---------- DATA EXTRACTS

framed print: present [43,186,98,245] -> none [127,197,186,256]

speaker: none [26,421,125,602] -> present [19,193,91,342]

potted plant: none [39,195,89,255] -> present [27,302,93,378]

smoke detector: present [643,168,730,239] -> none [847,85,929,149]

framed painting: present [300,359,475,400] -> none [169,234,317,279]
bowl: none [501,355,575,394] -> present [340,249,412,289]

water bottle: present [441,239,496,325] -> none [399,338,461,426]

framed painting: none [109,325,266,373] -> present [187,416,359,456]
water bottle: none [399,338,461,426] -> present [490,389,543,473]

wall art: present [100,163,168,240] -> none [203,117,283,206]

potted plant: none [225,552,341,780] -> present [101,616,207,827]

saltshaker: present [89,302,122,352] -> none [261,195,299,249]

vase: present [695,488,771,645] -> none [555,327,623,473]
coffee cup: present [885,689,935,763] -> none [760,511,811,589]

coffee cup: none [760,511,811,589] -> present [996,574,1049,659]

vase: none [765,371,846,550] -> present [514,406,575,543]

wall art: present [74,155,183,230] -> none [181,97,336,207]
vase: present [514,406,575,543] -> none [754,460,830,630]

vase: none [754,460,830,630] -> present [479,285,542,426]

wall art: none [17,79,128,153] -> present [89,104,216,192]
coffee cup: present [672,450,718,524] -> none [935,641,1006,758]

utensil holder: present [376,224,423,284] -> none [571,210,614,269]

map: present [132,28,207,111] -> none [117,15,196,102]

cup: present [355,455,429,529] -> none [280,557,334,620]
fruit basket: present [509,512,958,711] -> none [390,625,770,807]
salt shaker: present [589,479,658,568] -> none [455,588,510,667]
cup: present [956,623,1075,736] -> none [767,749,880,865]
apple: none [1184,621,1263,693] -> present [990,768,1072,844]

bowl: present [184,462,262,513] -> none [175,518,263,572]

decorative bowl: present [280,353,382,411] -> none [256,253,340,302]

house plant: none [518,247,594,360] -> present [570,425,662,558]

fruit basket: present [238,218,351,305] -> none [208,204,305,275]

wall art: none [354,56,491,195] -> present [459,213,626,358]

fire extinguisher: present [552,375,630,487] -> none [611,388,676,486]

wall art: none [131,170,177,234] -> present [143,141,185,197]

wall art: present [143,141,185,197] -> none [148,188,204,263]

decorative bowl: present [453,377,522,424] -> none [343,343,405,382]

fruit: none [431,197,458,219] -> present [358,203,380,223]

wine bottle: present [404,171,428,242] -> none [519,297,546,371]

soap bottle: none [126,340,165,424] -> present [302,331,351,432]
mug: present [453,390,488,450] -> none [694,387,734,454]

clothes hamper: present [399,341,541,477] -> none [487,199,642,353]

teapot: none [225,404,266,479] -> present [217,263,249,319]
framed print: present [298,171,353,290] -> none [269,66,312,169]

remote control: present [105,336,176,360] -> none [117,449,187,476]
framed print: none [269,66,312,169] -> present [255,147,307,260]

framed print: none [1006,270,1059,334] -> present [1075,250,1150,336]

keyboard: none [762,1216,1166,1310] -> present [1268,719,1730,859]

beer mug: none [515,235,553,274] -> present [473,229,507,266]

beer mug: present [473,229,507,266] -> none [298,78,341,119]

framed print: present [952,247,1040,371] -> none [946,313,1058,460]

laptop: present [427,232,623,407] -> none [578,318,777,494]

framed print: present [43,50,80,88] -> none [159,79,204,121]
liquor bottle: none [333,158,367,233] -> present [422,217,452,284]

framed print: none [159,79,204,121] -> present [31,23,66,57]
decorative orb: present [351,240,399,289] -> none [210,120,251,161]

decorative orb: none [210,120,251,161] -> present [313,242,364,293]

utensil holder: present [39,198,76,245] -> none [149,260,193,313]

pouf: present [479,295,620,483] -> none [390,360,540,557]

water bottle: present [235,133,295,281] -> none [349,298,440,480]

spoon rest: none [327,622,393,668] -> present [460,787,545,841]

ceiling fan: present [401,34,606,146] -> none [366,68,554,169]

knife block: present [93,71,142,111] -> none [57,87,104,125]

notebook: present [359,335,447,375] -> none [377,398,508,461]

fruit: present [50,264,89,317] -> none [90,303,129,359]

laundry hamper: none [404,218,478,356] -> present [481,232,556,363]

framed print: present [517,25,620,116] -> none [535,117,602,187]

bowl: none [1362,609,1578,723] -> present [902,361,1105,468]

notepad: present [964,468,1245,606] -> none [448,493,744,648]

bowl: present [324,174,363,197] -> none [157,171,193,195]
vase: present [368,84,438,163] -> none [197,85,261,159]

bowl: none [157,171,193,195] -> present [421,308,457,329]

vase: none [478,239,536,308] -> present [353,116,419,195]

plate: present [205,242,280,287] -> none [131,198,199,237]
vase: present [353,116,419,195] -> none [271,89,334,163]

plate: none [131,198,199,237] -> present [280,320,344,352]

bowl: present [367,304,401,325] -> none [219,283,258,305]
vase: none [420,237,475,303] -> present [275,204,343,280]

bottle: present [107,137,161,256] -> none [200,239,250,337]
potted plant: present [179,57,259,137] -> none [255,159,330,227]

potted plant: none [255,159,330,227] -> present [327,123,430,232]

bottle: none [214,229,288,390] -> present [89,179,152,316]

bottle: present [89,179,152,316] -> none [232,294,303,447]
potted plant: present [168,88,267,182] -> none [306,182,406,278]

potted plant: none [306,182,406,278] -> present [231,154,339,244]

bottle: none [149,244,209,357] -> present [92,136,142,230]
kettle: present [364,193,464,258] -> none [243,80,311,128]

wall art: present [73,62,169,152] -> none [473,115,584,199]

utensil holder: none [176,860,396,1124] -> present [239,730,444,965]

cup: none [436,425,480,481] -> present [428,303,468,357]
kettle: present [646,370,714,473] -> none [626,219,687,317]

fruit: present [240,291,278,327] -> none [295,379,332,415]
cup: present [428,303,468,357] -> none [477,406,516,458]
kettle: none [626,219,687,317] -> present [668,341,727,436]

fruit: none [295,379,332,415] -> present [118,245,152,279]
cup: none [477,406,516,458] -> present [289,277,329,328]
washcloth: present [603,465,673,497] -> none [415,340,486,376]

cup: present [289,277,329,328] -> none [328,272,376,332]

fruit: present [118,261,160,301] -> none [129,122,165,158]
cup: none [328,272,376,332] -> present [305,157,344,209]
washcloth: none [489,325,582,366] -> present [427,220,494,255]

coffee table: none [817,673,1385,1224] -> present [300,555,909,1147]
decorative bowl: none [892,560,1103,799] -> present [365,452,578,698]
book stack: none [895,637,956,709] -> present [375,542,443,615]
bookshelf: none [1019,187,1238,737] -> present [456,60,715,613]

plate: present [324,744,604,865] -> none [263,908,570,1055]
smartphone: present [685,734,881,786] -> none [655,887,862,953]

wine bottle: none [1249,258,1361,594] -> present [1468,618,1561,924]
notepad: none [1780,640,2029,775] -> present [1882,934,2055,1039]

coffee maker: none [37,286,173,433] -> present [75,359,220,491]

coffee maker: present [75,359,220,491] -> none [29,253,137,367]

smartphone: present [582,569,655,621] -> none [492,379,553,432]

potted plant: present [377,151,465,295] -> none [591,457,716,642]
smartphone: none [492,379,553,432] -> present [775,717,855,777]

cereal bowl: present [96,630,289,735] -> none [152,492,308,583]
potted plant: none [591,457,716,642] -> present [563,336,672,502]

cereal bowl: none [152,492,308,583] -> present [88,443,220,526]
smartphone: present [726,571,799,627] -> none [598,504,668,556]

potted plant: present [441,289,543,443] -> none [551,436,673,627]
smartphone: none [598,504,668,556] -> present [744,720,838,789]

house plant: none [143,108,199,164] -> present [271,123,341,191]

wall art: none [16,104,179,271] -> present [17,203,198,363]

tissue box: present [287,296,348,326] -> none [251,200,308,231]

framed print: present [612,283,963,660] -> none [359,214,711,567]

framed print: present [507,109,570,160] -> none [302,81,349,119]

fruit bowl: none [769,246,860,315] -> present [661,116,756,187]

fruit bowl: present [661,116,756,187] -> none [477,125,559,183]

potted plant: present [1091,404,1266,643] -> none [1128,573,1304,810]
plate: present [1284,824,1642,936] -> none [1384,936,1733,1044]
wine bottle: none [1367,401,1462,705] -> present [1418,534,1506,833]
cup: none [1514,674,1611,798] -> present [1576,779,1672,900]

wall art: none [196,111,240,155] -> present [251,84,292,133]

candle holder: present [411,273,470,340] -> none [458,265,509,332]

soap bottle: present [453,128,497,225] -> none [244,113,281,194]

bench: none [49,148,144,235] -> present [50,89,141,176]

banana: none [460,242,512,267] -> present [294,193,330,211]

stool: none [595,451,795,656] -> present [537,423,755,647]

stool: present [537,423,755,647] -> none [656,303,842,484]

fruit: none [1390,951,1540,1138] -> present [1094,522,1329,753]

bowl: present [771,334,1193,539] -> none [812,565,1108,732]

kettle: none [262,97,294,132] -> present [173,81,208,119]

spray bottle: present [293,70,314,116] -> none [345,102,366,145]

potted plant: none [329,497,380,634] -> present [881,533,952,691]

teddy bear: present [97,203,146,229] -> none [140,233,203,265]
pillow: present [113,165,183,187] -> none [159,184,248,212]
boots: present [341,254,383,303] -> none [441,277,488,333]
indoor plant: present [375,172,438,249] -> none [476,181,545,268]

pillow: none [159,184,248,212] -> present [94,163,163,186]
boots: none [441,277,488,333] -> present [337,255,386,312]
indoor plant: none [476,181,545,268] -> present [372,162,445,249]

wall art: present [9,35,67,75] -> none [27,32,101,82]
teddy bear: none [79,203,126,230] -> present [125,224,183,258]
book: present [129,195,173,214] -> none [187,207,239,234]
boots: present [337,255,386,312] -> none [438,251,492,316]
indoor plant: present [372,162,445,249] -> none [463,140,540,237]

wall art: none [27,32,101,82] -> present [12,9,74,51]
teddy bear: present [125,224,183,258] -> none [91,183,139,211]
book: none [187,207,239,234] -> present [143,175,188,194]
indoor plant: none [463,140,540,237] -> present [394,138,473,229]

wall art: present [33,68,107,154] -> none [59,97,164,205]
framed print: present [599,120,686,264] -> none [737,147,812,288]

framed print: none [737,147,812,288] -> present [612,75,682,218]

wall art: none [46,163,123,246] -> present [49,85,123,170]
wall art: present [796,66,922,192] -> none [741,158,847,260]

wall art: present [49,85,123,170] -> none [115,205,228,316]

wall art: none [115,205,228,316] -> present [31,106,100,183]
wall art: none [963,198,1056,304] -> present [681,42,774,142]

--------------------

[TASK TO COMPLETE]:
Which lines of the records contain the word "basket"? Copy each of them.

[SOLUTION TO THE EXERCISE]:
fruit basket: present [509,512,958,711] -> none [390,625,770,807]
fruit basket: present [238,218,351,305] -> none [208,204,305,275]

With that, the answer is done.